I use grounding techniques so often in my practice and believe in them so heavily that I could not make a list without including them, but a short second is adding a gratitude practice into your life. Depression, for example, is often driven by negative predictions and a strong focus on the negative aspects of life applied directly to the self, so a practice of purposefully acknowledging the good can help slowly shift to a more contented place. Expressing gratitude can make us feel more connected and help with ruminations and lower stress. It can help you truly savor everyday moments. Gratitude isn't really about manners. It is a state of mind. Adding a gratitude practice might be thinking of three things you are grateful for as you brush your teeth in the morning, writing a thank you note or text to someone every week expressing gratitude, taking a mental picture of a moment you are content in, keeping a gratitude tree or jar, or keeping a gratitude journal where you acknowledge and write about one thing every few days that you are truly grateful for in this particular week. You could do this as a family at mealtime by telling each other about the best and worst moments in your day.


H is for Humor



Have you ever heard laughter is the best medicine?
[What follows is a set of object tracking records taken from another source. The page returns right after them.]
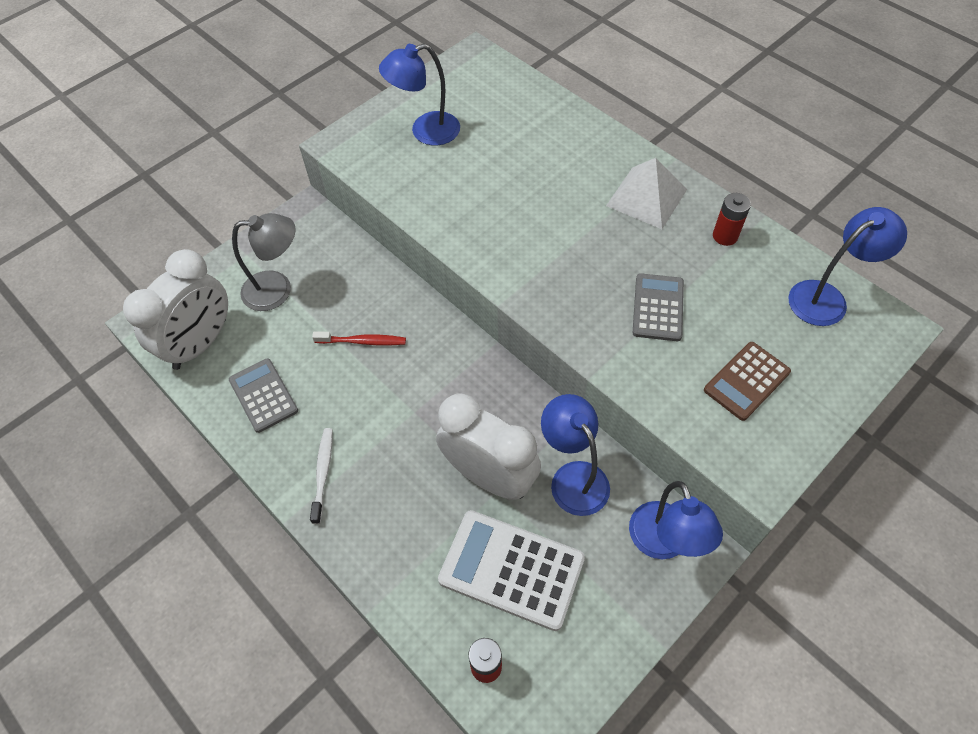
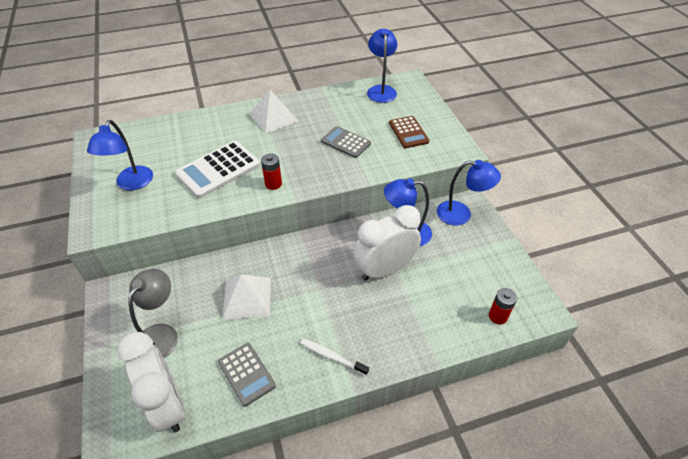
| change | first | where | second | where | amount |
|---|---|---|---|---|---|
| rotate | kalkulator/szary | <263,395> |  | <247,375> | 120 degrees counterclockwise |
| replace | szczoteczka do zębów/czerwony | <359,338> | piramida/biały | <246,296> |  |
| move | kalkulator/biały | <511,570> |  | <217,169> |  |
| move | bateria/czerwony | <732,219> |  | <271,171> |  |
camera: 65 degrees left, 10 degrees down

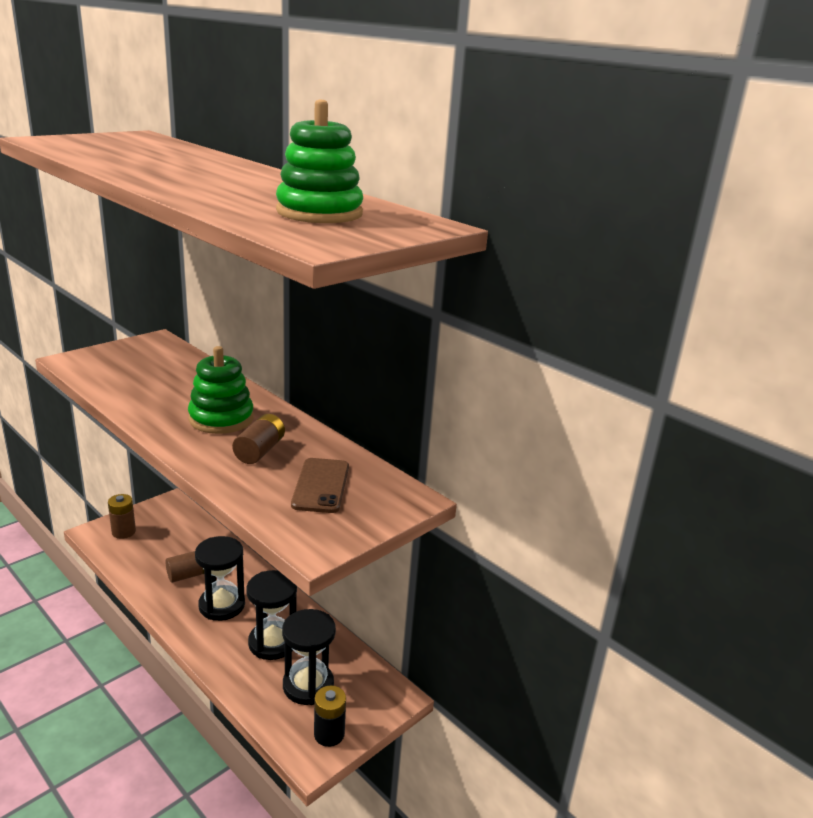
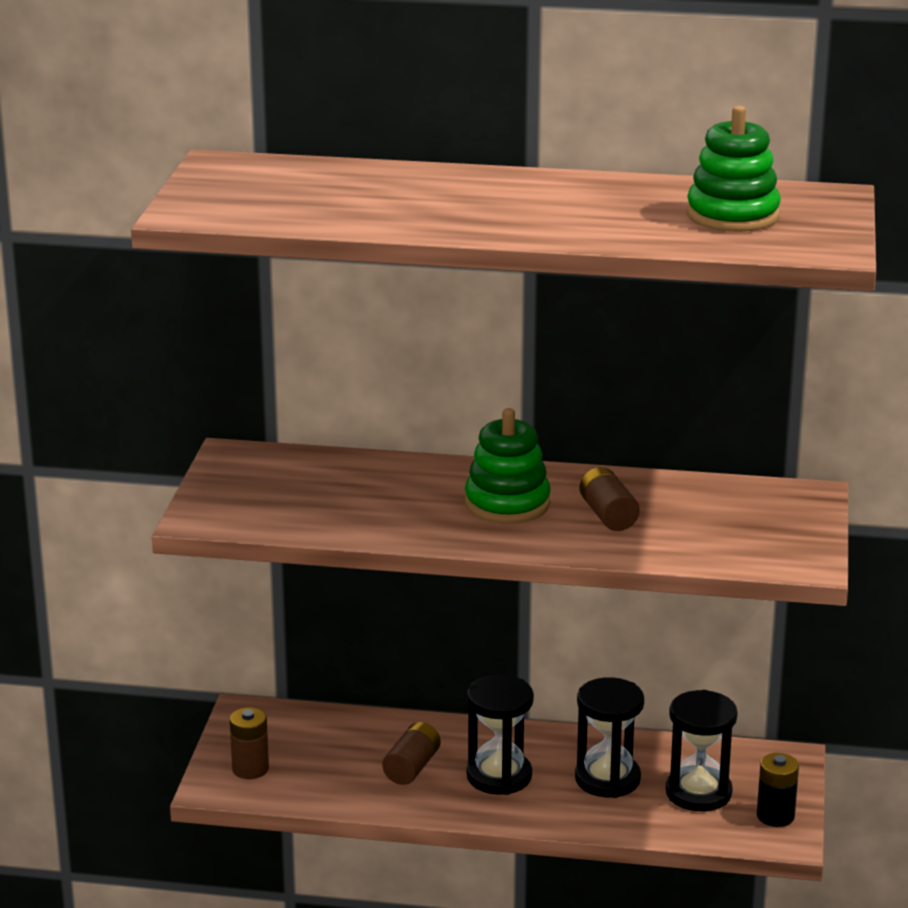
| change | first | where | second | where | amount |
|---|---|---|---|---|---|
| delete | telefon/brązowy | <320,485> |  |  |  |
camera: 35 degrees left, 0 degrees up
At some level that can be true. Sometimes using humor can help us find the silly, absurd, ridiculous, or relatable in our own painful stories and fears without denying their existence or minimizing the true darkness. This is extremely valuable. Acknowledging something is truly negative without totally caving to the negativity is tricky. Using humor can make you feel less alone, cope with uncertainty, and help you receive empathy. Someone laughing along can feel like agreement, "me too" or "been there." It can cut uncomfortable tension and make big issues more approachable.


Of course, we can end up at humor as a defense mechanism, laughing at other people's expense, or using it as a way to avoid how we feel. At the same time, a real barrier to facing emotions is how hard they can be. Laughing through it can help modulate the feeling and keep us in it while allowing us to come up for air and problem-solve. It is a valid strategy for managing stressful and depressing situations without going full nihilist.


I is for ice

Ice is one of my favorite quick and easy tricks for helping regulate people. This brings people back to the present moment extremely quickly while tricking the brain. Focusing on the cold temperature can distract the brain from other uncomfortable sensations like the beginning of a panic attack. In a similar way, we can use ice as an opposite sensation. When people are embarrassed or panicked they often feel hot. Cooling down quickly can help the brain re-regulate the body.


I recommend holding an ice cube or placing an ice pack on your neck and chest.